● **TASK REQUIREMENTS**
Give the lines from the start of the material through the line containing "For every layout" as a numbered list, leaving out any blank lines.

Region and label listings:
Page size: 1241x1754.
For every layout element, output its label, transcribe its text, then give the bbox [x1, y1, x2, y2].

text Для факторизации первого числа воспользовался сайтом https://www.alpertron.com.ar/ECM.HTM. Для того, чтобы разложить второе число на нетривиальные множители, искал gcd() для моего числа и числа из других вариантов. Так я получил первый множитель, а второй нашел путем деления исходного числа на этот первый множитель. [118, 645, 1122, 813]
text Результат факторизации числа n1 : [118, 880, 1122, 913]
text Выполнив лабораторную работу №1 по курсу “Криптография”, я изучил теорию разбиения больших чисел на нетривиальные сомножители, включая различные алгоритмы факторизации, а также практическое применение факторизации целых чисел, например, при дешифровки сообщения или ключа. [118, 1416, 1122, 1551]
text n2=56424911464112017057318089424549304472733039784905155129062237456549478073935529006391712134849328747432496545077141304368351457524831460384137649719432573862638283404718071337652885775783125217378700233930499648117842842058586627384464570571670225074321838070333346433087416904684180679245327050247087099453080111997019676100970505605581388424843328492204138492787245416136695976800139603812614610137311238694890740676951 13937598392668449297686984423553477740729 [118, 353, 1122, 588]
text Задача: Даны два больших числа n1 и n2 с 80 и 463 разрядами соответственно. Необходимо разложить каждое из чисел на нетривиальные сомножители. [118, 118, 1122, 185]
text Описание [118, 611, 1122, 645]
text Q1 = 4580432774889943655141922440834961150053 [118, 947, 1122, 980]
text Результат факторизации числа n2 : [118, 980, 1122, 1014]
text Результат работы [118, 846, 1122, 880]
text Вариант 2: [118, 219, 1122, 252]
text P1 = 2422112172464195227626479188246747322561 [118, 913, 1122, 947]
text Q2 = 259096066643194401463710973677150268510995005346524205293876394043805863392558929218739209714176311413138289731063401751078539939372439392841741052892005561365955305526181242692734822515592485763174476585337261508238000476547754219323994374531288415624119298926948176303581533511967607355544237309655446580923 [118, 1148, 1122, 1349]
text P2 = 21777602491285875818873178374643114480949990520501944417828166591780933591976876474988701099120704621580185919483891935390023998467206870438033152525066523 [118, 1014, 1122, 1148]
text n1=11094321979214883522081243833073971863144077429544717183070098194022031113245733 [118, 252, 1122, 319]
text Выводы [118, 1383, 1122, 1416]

● **COMPLETE ANSWER**
1. Page size: 1241x1754.
2. For every layout element, output its label, transcribe its text, then give the bbox [x1, y1, x2, y2].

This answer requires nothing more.